§ WHAT IS EXPECTED: Copy the entries exactly. Their pictures do not belong in the copy.

RECORDS FOR THE EXERCISE below:

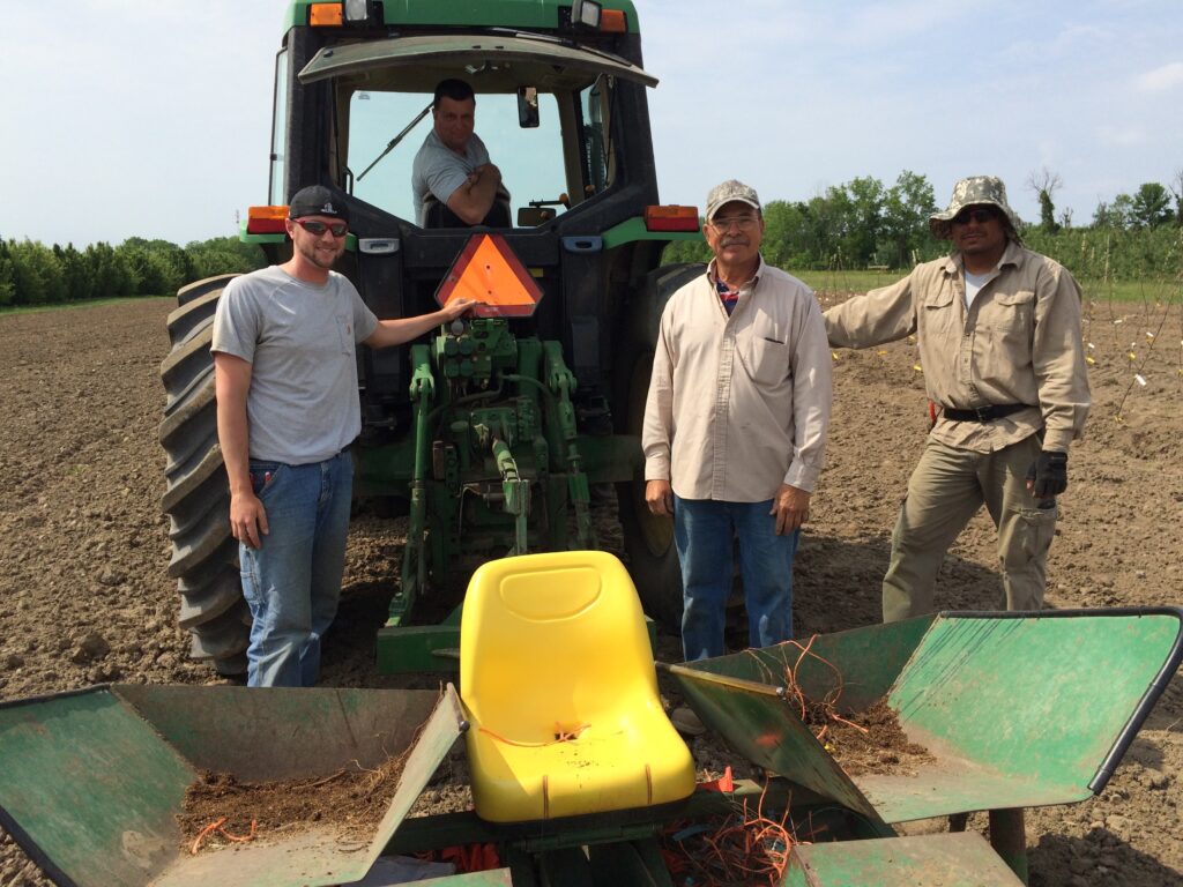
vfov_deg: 48.2
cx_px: 592
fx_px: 991
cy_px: 444
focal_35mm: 29
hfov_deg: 61.7
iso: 32
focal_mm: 4.15
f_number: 2.2
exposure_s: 1/2933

End of RECORDS FOR THE EXERCISE.

§ RESULT OF THE EXERCISE:
vfov_deg: 48.2
cx_px: 592
fx_px: 991
cy_px: 444
focal_35mm: 29
hfov_deg: 61.7
iso: 32
focal_mm: 4.15
f_number: 2.2
exposure_s: 1/2933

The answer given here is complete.